--- BLOC DE TEXTE ---
^^^^

La RDC étudie également la possibilité d'adhérer à d'autres instruments de la HCCH, notamment ceux portant sur la recherche de preuves à l'étranger, les accords d'élection de for, et la reconnaissance et l'exécution des jugements étrangers. Ces évolutions sont vues comme des leviers pour renforcer la prévisibilité juridique des relations transfrontalières et créer des synergies avec les mécanismes issus du droit de l'OHADA, dans le cadre des réformes visant à améliorer l'environnement juridique et économique du pays.

^^^^

Entrées de données recueillies

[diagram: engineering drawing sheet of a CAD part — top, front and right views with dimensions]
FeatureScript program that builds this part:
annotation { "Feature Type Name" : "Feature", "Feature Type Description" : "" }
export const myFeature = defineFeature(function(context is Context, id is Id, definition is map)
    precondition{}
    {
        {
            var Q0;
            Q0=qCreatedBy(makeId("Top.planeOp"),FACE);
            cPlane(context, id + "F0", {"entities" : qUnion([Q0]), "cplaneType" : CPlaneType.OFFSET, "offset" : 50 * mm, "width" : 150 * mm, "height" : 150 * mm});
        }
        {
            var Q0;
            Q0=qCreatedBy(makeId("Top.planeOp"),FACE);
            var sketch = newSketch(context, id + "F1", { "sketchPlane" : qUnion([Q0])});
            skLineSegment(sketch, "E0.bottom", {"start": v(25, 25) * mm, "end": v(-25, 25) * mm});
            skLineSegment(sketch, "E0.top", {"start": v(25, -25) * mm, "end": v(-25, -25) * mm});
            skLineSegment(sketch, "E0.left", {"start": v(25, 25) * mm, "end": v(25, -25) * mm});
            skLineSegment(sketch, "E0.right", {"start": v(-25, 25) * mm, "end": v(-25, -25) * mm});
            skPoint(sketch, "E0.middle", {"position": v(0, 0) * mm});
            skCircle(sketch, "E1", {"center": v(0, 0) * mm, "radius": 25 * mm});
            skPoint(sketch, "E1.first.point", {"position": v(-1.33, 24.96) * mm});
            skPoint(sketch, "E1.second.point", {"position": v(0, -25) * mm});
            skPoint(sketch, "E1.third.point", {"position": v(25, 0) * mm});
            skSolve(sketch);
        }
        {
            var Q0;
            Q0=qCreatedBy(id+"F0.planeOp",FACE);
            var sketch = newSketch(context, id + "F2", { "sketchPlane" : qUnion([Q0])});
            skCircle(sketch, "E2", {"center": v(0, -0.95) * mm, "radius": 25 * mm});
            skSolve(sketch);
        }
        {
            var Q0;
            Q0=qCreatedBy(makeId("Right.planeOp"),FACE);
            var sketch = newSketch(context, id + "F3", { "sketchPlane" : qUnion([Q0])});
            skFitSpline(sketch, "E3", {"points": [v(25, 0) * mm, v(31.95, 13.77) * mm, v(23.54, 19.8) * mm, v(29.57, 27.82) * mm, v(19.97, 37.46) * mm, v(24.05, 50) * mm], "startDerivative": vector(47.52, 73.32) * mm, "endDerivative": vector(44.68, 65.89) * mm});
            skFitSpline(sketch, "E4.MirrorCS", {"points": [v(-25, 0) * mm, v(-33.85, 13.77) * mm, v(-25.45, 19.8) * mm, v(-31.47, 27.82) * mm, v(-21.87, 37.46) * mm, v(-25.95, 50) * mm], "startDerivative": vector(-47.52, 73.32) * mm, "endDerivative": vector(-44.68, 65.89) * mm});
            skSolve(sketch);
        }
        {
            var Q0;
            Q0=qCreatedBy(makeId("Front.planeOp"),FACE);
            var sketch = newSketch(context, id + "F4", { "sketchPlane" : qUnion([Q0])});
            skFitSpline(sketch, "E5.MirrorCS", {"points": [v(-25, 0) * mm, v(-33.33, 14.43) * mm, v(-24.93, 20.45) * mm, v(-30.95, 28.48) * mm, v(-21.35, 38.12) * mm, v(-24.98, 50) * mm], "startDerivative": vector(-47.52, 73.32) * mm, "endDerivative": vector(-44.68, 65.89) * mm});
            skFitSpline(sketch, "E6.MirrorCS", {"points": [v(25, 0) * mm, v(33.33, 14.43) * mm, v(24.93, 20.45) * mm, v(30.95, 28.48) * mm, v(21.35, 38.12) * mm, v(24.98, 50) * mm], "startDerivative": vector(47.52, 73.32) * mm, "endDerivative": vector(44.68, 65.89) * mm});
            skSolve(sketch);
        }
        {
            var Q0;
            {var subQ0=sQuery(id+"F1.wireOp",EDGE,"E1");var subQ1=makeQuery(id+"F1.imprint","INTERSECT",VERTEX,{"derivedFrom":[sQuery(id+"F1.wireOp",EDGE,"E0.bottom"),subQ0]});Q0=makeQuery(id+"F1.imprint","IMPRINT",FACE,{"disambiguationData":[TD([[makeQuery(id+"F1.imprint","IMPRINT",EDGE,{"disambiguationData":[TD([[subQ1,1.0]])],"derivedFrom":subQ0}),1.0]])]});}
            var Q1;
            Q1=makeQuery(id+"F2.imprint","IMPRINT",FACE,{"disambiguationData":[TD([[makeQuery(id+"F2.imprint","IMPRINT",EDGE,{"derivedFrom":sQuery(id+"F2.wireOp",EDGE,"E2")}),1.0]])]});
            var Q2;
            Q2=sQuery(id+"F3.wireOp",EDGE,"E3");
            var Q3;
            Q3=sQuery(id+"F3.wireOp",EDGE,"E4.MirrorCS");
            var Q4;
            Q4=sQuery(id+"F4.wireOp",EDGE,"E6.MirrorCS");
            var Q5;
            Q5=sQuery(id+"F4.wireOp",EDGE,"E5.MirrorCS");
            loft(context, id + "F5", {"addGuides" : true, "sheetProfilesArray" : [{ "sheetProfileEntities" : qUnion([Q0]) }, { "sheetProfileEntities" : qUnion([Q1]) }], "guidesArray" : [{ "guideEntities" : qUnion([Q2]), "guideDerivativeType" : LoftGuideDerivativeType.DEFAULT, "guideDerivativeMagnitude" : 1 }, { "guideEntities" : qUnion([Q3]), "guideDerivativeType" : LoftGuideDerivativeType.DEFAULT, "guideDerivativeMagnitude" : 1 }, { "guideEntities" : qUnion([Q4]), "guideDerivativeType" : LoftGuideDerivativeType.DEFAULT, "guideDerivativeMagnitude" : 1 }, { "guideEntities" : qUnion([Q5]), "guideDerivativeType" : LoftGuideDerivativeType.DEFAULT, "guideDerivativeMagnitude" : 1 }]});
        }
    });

^^^^

--- À FAIRE ---
Recopiez le passage sur l'adhésion de la RDC aux instruments de la HCCH, en commençant par « La RDC étudie » et en allant jusqu'à « économique du pays. ».

--- RÉSULTAT OBTENU ---
La RDC étudie également la possibilité d'adhérer à d'autres instruments de la HCCH, notamment ceux portant sur la recherche de preuves à l'étranger, les accords d'élection de for, et la reconnaissance et l'exécution des jugements étrangers. Ces évolutions sont vues comme des leviers pour renforcer la prévisibilité juridique des relations transfrontalières et créer des synergies avec les mécanismes issus du droit de l'OHADA, dans le cadre des réformes visant à améliorer l'environnement juridique et économique du pays.